Sir Jerome BOWES

Born: BEF 1554, Eggleston, Durham  and of St. Martin in the Fields, London

Died: ABT 1616

Father: John BOWES (Sir Knight)

Mother: Dorothy MARKHAM

Married: Joan ROKEWOOD (w. of Christopher Calthorpe) 12 Aug 1562



Sir Jerome Bowes held land in Eggleston - only a few miles from Barnard Castle and the Bowes Museum. Bowes was temporarily banished from court in 1577 for slandering Robert Dudley, Earl of Leicester. He was appointed ambassador from Queen Elizabeth to Ivan IV, tsar of Russia in Jun 1583.

The apocryphal stories about this mission survived until the end of the seventeenth century and references to them can be found in a number of treatises on Russian history published in London between 1671 and 1699, as well as in Samuel Pepys’s diary. In these stories Bowes appears as a valiant subject of the queen who fearlessly defended his sovereign before Ivan the Terrible.

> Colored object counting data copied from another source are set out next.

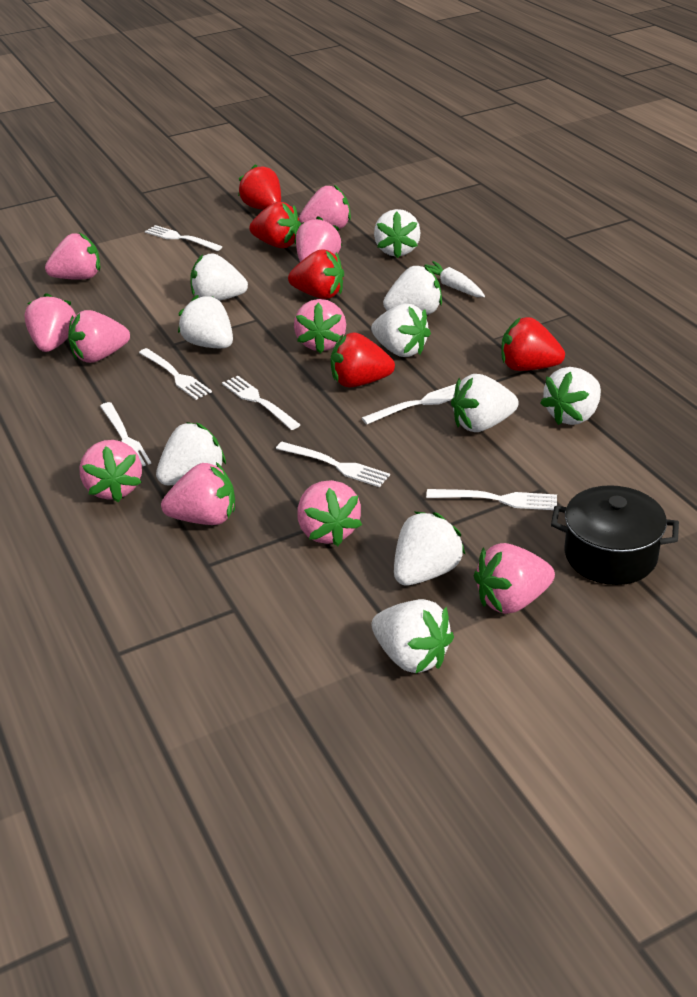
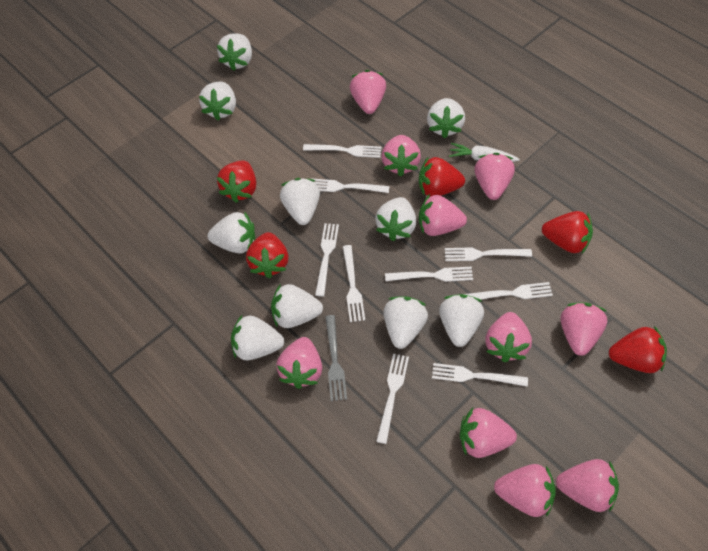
black pot: [551,485,679,585] = 1 -> none = 0
grey fork: none = 0 -> [325,315,347,401] = 1
white fork: [100,402,151,466] [139,348,212,400] [145,225,223,251] [222,376,300,430] [276,442,390,487] [362,384,456,424] [426,489,557,510] = 7 -> [303,144,382,158] [310,178,389,193] [315,223,339,297] [343,245,365,322] [376,354,409,444] [385,267,473,282] [432,363,528,387] [445,248,532,261] [464,282,553,300] = 9

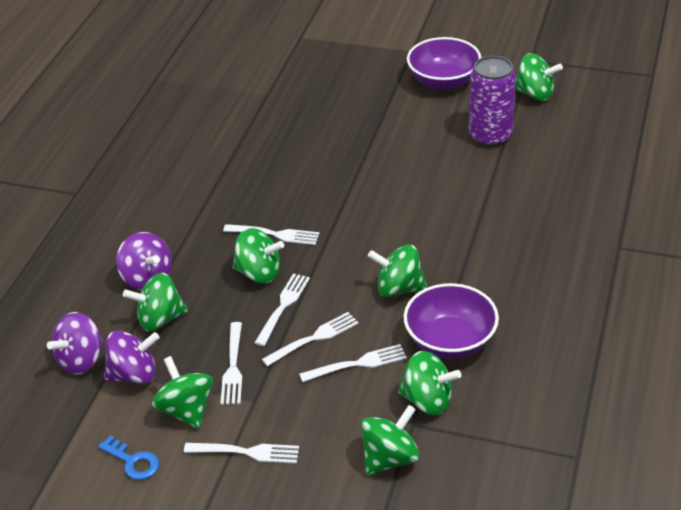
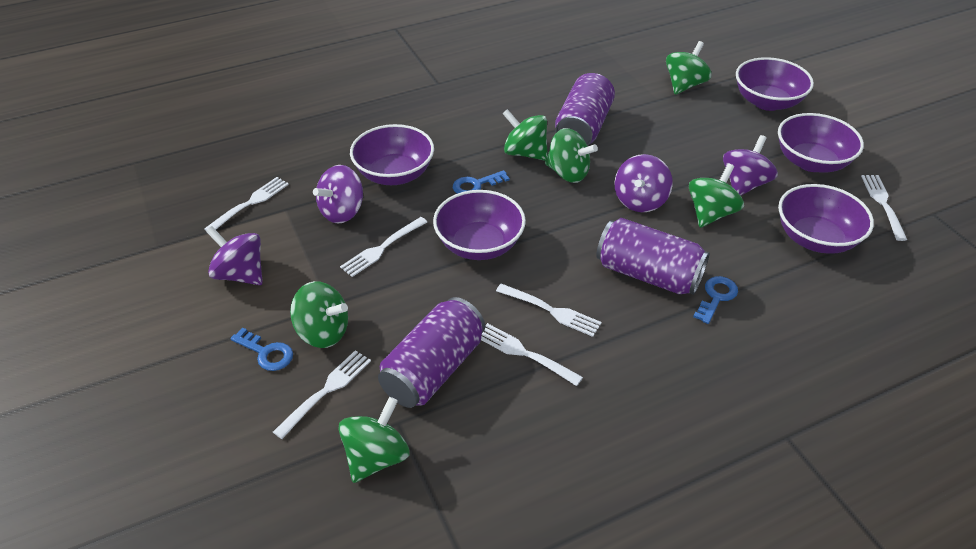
blue key: [98,435,159,480] = 1 -> [230,328,293,371] [453,170,510,194] [693,276,738,324] = 3
green spinning top: [123,273,188,331] [152,356,213,429] [232,228,284,283] [361,405,420,475] [368,244,427,297] [398,351,461,415] [515,53,563,101] = 7 -> [290,281,348,348] [338,397,410,483] [502,109,548,161] [545,128,598,183] [666,41,711,95] [689,163,744,228] = 6
purple bowl: [404,283,499,359] [407,37,481,90] = 2 -> [350,124,434,185] [433,190,526,260] [736,57,814,111] [778,113,864,173] [778,184,874,254] = 5
purple can: [469,56,516,147] = 1 -> [378,297,485,408] [555,73,615,146] [596,218,710,295] = 3
purple spinning top: [47,312,103,375] [104,330,160,384] [116,232,172,290] = 3 -> [206,226,263,285] [313,165,363,224] [614,154,673,212] [723,135,778,196] = 4

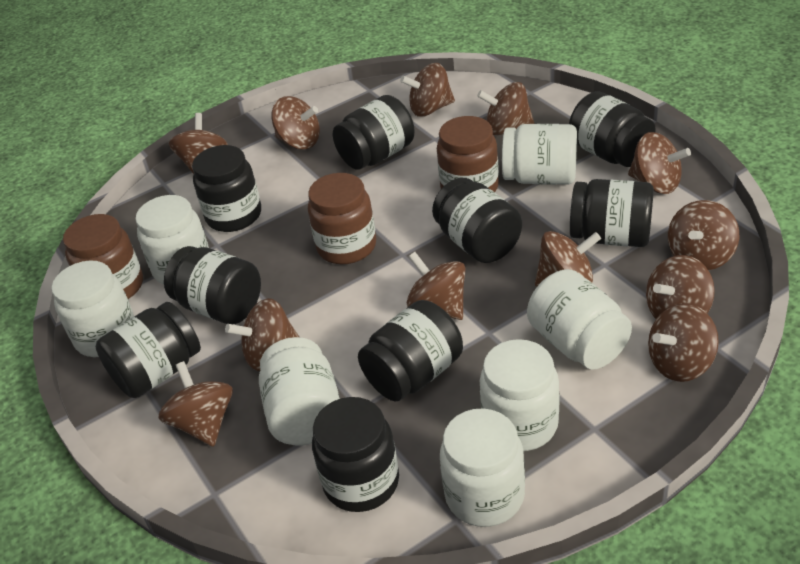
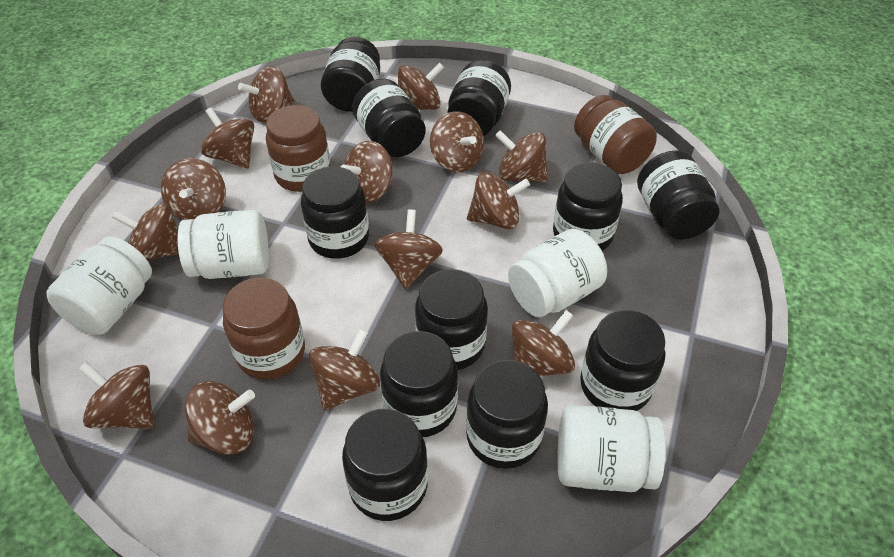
black jar: [96,302,201,398] [164,246,261,324] [192,145,261,232] [312,397,399,512] [333,95,415,170] [358,300,463,402] [432,178,522,263] [569,92,656,167] [570,179,654,247] = 9 -> [301,166,369,259] [321,37,380,112] [342,409,428,521] [352,79,426,157] [380,331,458,437] [415,269,488,370] [447,60,511,136] [466,360,548,469] [553,163,623,251] [580,310,665,411] [637,150,719,239] = 11
brown spinning top: [158,361,233,447] [169,113,228,174] [225,298,299,371] [271,96,320,150] [400,63,455,117] [407,252,465,320] [477,82,534,136] [535,231,601,286] [628,132,691,194] [646,255,715,319] [648,303,719,382] [668,200,739,270] = 12 -> [79,362,154,429] [112,203,179,261] [161,158,226,220] [185,381,255,455] [201,107,254,169] [238,66,295,122] [309,328,380,411] [341,141,393,203] [374,209,443,289] [398,62,444,110] [430,111,484,172] [467,172,530,229] [495,130,548,182] [512,310,575,377] = 14
white jar: [52,260,134,357] [135,195,209,284] [259,337,340,446] [440,408,525,527] [480,339,559,451] [502,124,577,185] [527,269,632,370] = 7 -> [47,236,152,335] [177,210,269,279] [508,229,607,317] [557,405,666,492] = 4

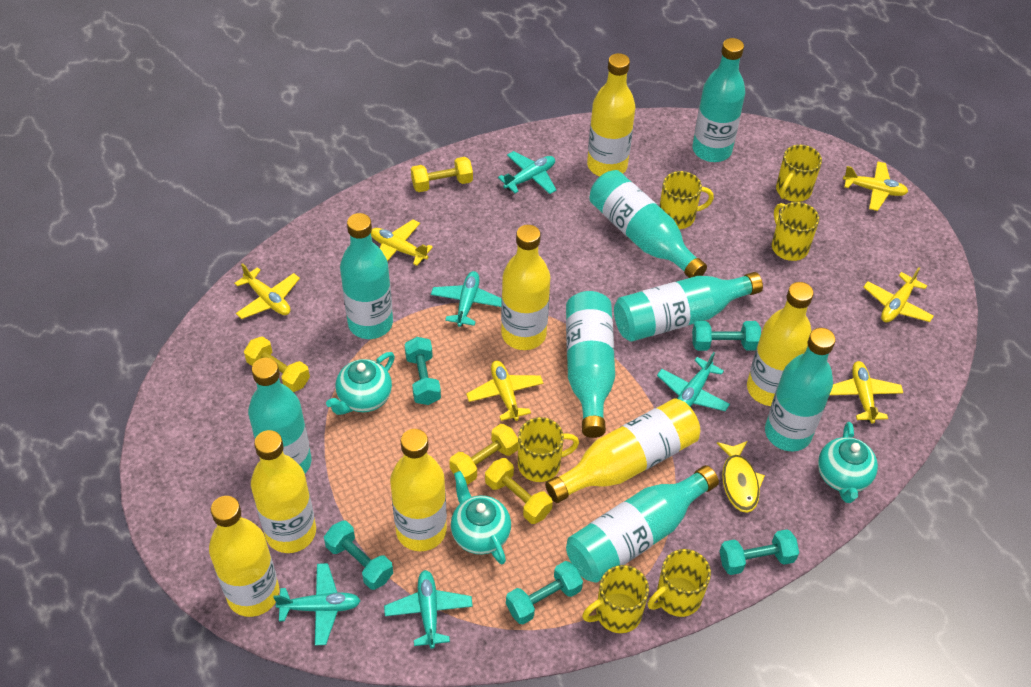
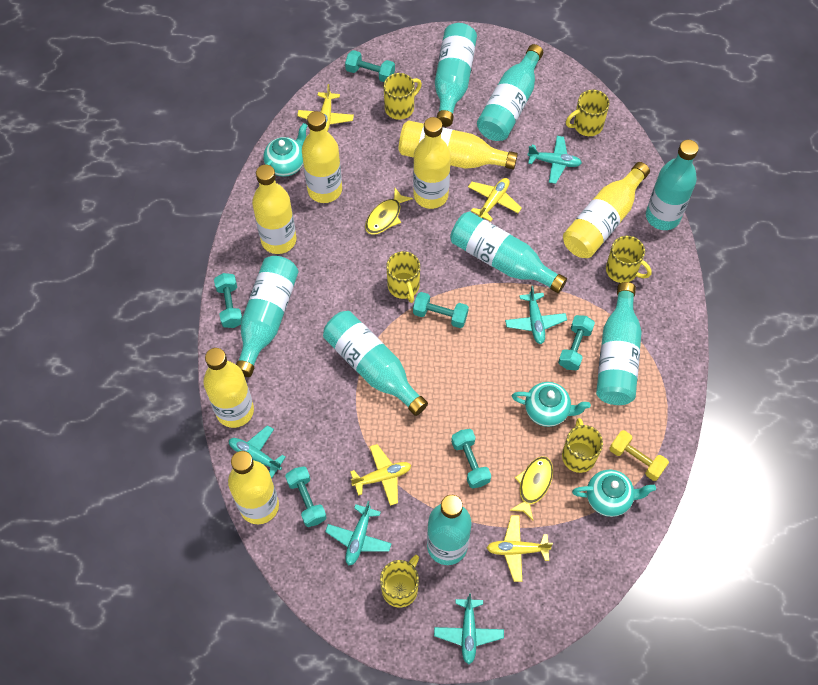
turquoise dumbbell: [324,521,393,590] [405,337,441,405] [506,561,583,624] [692,321,761,351] [720,529,799,575] = 5 -> [214,273,242,328] [285,466,326,527] [345,50,395,82] [413,292,469,328] [451,429,491,488] [558,315,595,371] = 6
yellow dumbbell: [244,336,310,392] [411,157,473,192] [449,424,518,484] [485,458,553,524] = 4 -> [609,430,669,481] = 1
yellow fish: [717,441,765,513] = 1 -> [365,188,413,235] [509,456,553,520] = 2
yellow plane: [234,263,300,319] [371,220,433,266] [466,361,543,421] [830,361,903,423] [843,161,908,211] [864,267,934,322] = 6 -> [297,84,354,132] [350,444,411,506] [468,178,522,222] [487,515,553,582] = 4

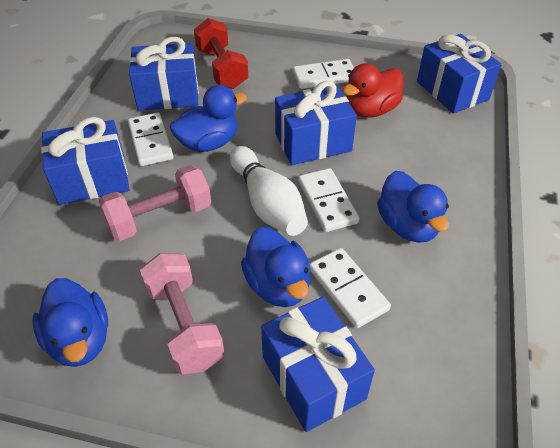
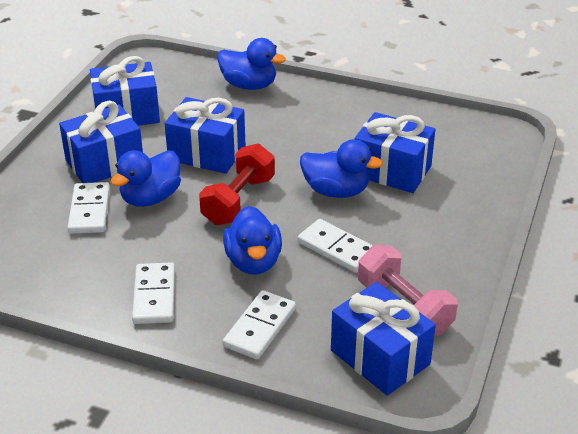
pink dumbbell: [99,165,211,241] [140,253,224,374] = 2 -> [358,245,458,336] = 1
red duck: [342,63,403,118] = 1 -> none = 0
white bowling pin: [230,146,308,236] = 1 -> none = 0

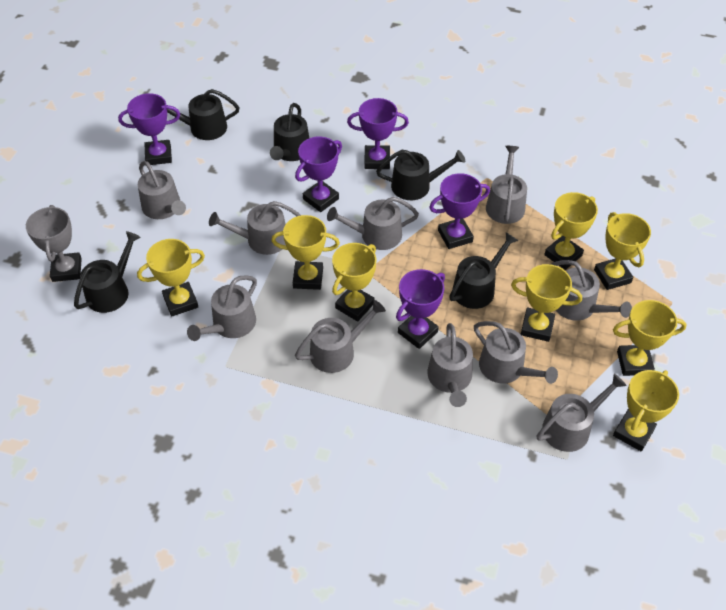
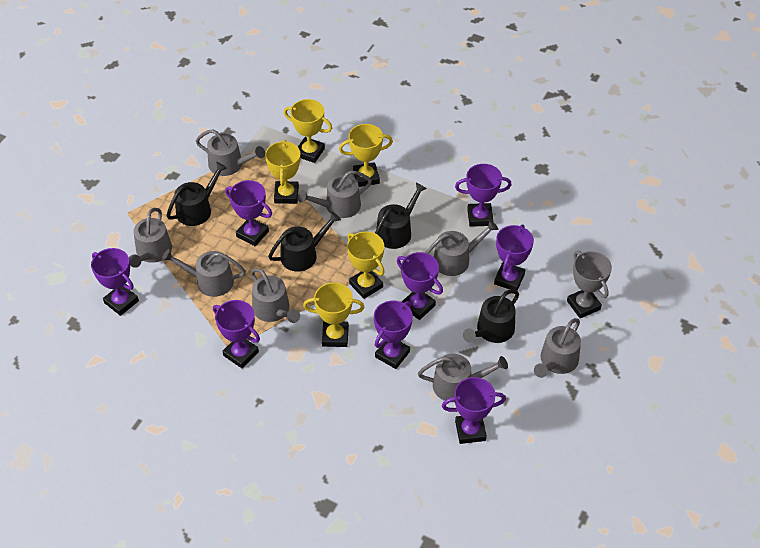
black watering can: [74,231,141,313] [167,89,239,140] [270,103,309,161] [376,150,465,200] [449,232,518,309] = 5 -> [167,162,227,226] [268,211,341,272] [375,183,427,249] [463,290,519,343] = 4
grey watering can: [138,161,186,219] [187,275,257,341] [209,201,301,255] [295,300,386,373] [327,197,419,250] [427,323,473,407] [474,321,558,384] [486,146,527,224] [537,374,627,452] [551,260,632,321] = 10 -> [129,208,172,268] [162,249,246,297] [196,129,265,176] [251,268,300,323] [298,171,372,218] [418,354,508,402] [425,220,498,276] [534,318,581,378] = 8
purple trophy: [118,93,180,165] [295,137,342,212] [347,98,409,169] [396,269,445,349] [429,173,490,249] = 5 -> [91,248,139,316] [213,300,260,368] [225,180,272,246] [374,301,413,369] [397,252,443,320] [442,377,506,444] [455,164,512,227] [494,224,534,291] = 8
yellow trophy: [137,239,205,316] [271,215,340,290] [332,243,377,322] [511,264,582,342] [544,192,598,270] [594,212,651,290] [613,300,687,376] [613,370,679,451] = 8 -> [265,140,300,204] [284,99,332,163] [303,282,365,347] [339,124,393,187] [347,231,385,299] = 5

Sir Jerome Bowes was sent to Moscow as ambassador to the Emperor Ivan Vasilovich. On entering the presence chamber, he was desired by the emperor to take his seat at ten paces distance, and send to him her majesty's letter and present. Sir Jerome thinking this unreasonable, stepped forward towards the emperor, but was intercepted by the chancellor, who wished to take the letters. The ambassador said, that 'her majesty had directed no letters to him', and so went forward, and delivered them himself into the emperor's own hands.

His irascibility was admired by the tempestuous Russian tsar who, after many a stormy scene, finally satisfied all the demands presented by the ambassador. Bowes himself had always insisted that the collapse of his mission was brought about by the death of Ivan. This understanding of his mission to Moscow became accepted even at the time although the Muscovy Company, on whose behalf it was undertaken, constantly accused Bowes of mishandling the negotiations. Neither he, nor the company, nor later historians were correct in their interpretation of affairs. Bowes was given the impossible task of procuring the most advantageous trading privileges for the English without giving the tsar anything in return. During the negotiations which lasted from 18 Oct 1583 until 17 Feb 1584, Bowes had fourteen audiences with Ivan and his ministers. Termed a plenipotentiary ambassador in the Queen’s letter, he had no power to conclude anything and was instructed to take away from the tsar even that little which had been given to him during the preceding negotiations with the Russian ambassador in London. He had to bluff his way through the negotiations, which he also sustained by that ‘want of temperance’ so deplored by the company.

On 14 Feb 1584 he was dismissed by Ivan with these words:

Since you came to us with nothing, we will send you back with what you brought us

Bowes was given an official leave on 17 Feb by the tsar’s councillors. Thus his mission was finished a month before Ivan’s death on 19 Mar. Bowes was caught in the turmoil which took place in Moscow after the tsar’s death. His relations with Ivan’s councillors were extremely strained during the negotiations. Bowes’s continuous accusations that they were hampering the talks brought Ivan’s wrath on several of them. After the tsar’s death, Bowes was placed under house arrest and stood in real fear of his life for some six weeks before he was finally allowed to depart.

Sir Jerome Bowes sat in the 1601 and 1604 Parliaments.

It is possible that Sir Jerome Bowes married Joan Rokewood by license in Suffolk but this needs to be substantiated. As no wife is mentioned in his will it it presumed that any wife would have  predeceased him or else, he did not marry. No children were mentioned in his will. In his Will, Sir Jerome Bowes states Lady Frances Manwood (nee' Harte) and Sir Percival Harte to be his neice and nephew. It is therefore very probable that one of Jerome's sisters, Anne or Elizabeth Bowes married Sir George Harte of Lullingstone Castle, Kent who was father of Frances and Percival. Other bequests to his nephew John, son of his brother Edward Bowes, niece Lady Frances Manwood, Sir Peter Manwood, Knight, niece Elizabeth, niece Dorothy, niece Frances, niece Elizabeth Harte, god daughter Bowes Manwood, nephew Thomas Bowes (son of his nephew John Bowes who was son of his brother Edward Bowes, nephew Sir Percival Harte, nephew Sir Peter Manwood.